At the same time, Roger Cavanagh is in a car with feminist paralegal Noami Volpe. They visit lawyer Reginald "Boomer" Spires over Death Row client Elroy Jackson Jr, and upbraid him for his lack of professionalism, as they believe his client to be only a victim of the court system. Later, Noami Volpe admits she is pregnant, needs a holiday, and Roger pays for it. When she is back, over dinner she agrees to let him have the child if he will pay good money. Simultaneously, Abigail is said to be soon to marry Gerhardt Ault, and Owen Cutler goes to Florida to identify his wife's corpse - coming to the conclusion it is not hers. As it is, Augusta Cutler has left to delve into Adam's past, after finding out that he was formerly named Francis Xavier Brady. While on her quest, she spots the private detective that her husband has hired to find her, Elias West; after becoming intimate, they scheme her supposed death while she leaves for the north. Under the self-styled name of Elizabeth Eastman, she learns that young Adam had nearly killed his foster father; that he'd been a dyslexic; that he'd lived on a campsite with his family, that his father had left home, and that one night drunk Adam had mistakenly set the mobile home on fire, leaving his mother and sister to die inside the house.

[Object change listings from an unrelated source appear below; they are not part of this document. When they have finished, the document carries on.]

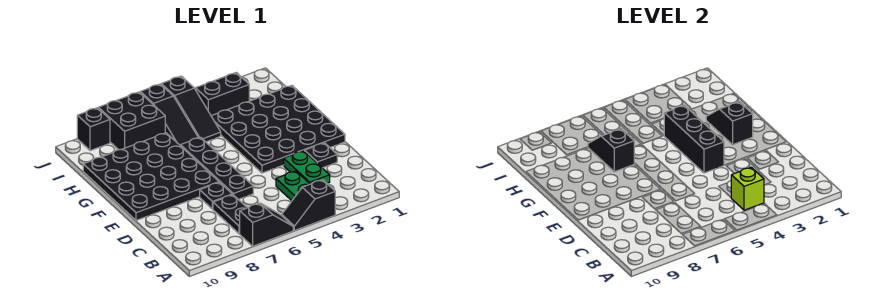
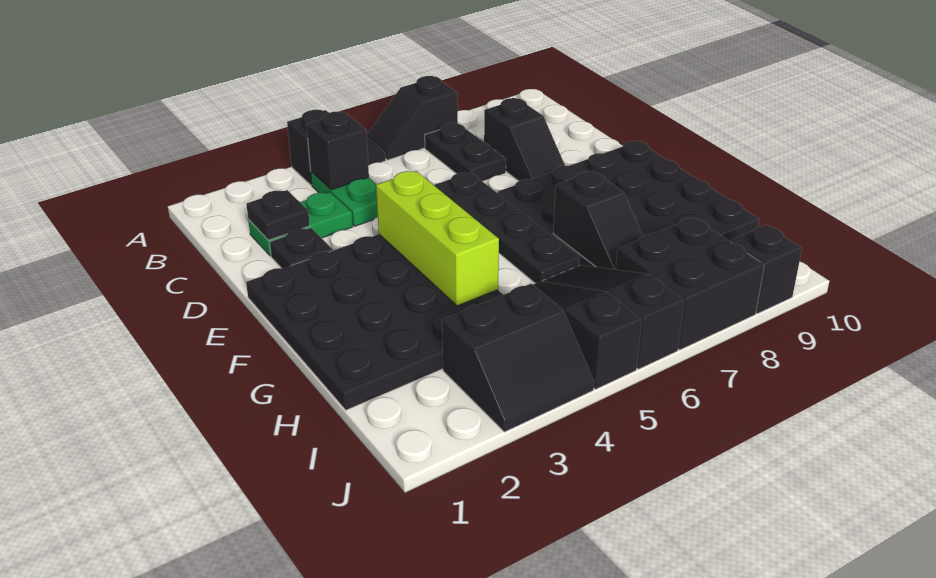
lime brick B4 level 2 -> black brick B4 level 2
green plate C3:D3 level 1 -> green plate C2:C3 level 1
black plate D7 level 1 -> black plate C2 level 2
black brick E4:G4 level 2 -> lime brick E4:G4 level 2
black slope F2:G2 level 2 top F -> black slope C8:D8 level 1 top C

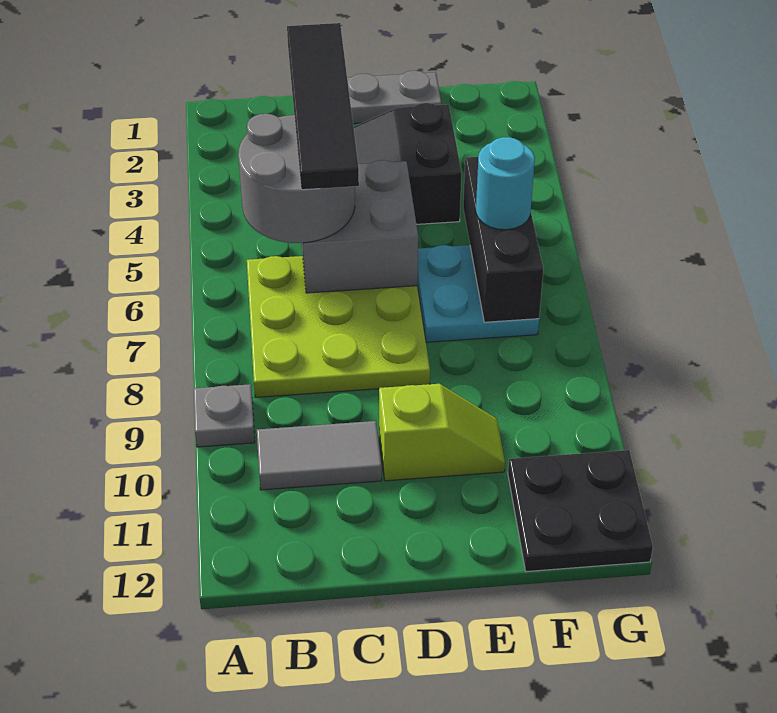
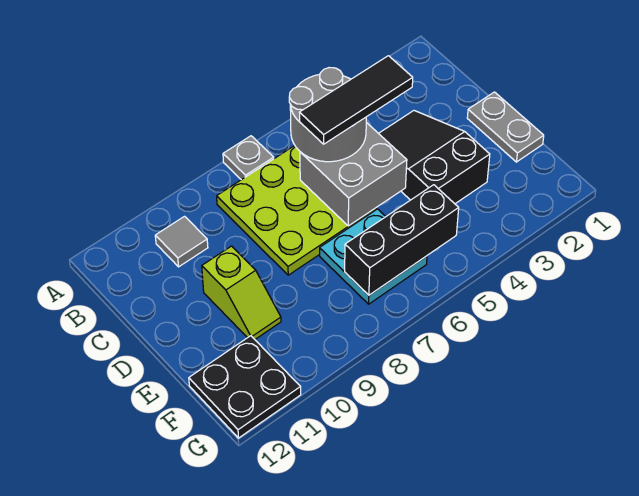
grey plate A9 level 1 -> grey plate A7 level 1
grey tile B10:C10 level 1 -> grey tile B10 level 1
black tile C3:C6 level 4 -> black tile C4:C6 level 4
cyan round brick F6 level 3 -> none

A little later, Marina Troy is back in Salthill-on-Hudson to sell her art pieces; she meets Roger Cavanagh with his baby and they quickly have an affair... At the same time in the Hoffmanns household, Lionel finds out he has AIDS, Camille has now seven dogs, and Lionel, due to his allergy, has to sleep in the guesthouse, until he gets bitten to death by them. Ironically enough, Camille has inherited $3 million from her rich neighbour for taking care of her dog. Meanwhile, Abigail goes to a ballet in New York City with Tamar, Gerhardt's Asian-American adopted daughter, and they get mugged. Finally, Augusta Cutler comes home, and Owen finds himself to be very considerate after all.

==Characters==
- Adam Berendt, a charismatic sculptor. Formerly named Francis Xavier Brady.
- The Thwaites, the family whose children Adam saved from drowning.

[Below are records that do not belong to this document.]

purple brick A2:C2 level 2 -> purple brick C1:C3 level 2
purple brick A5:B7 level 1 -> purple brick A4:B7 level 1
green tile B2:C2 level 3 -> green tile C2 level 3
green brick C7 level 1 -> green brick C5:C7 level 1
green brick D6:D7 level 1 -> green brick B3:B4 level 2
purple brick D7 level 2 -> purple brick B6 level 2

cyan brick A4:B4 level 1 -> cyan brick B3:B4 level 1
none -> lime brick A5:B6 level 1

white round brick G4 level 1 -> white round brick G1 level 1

- Marina Troy, a librarian who goes to live in a house that Adam bequeathed to her.
- Roger Cavanagh, Adam's shady lawyer.
- Robin Cavanagh, Roger's teenage daughter.
- Lionel Hoffman, married to Camille. After his affair he finds out he has AIDS and he ends up being killed by Camille's dogs.
- Camille Hoffman, married to Lionel. When her husband leaves she starts looking after dogs, and ends up with seven of them.
- Siri Joio, Lionel's Asian mistress; a massage artist.
- Abigail Des Pres, a divorced mother.
- Jared Tierney, Abigail's teenage son.
- Augusta Cutler, married to Owen. She leaves her husband after making a fuss at the Thwaites. Then she goes on a quest for Adam's real persona, and on the road calls herself Elizabeth Eastman.
- Owen Cutler, married to Augusta.
- Rick Pryde, a petrol station hand, maimed in the 1991 Gulf War.
- Lorene, a girl whom Marina rescues from an abusive boyfriend at Walmart carpark.
- Beatrice Archer, a busybody who visits Camille after she has split up from Lionel.
- Gerhardt Ault, an architect with whom Abigail Des Pres ends up getting engaged.
- Tamar, an Asian American girl whom Gerhardt has adopted.
- Donegal Croom, a renowned poet.
- Noami Volpe, a feminist paralegal whom Roger Cavanagh has to work with. Later she gets pregnant from him and she takes advantage of him.
- Elroy Jackson Jr, a Death Row criminal.
- Reginal Boomer Spires, Elroy Jackson Jr's unconcerned lawyer.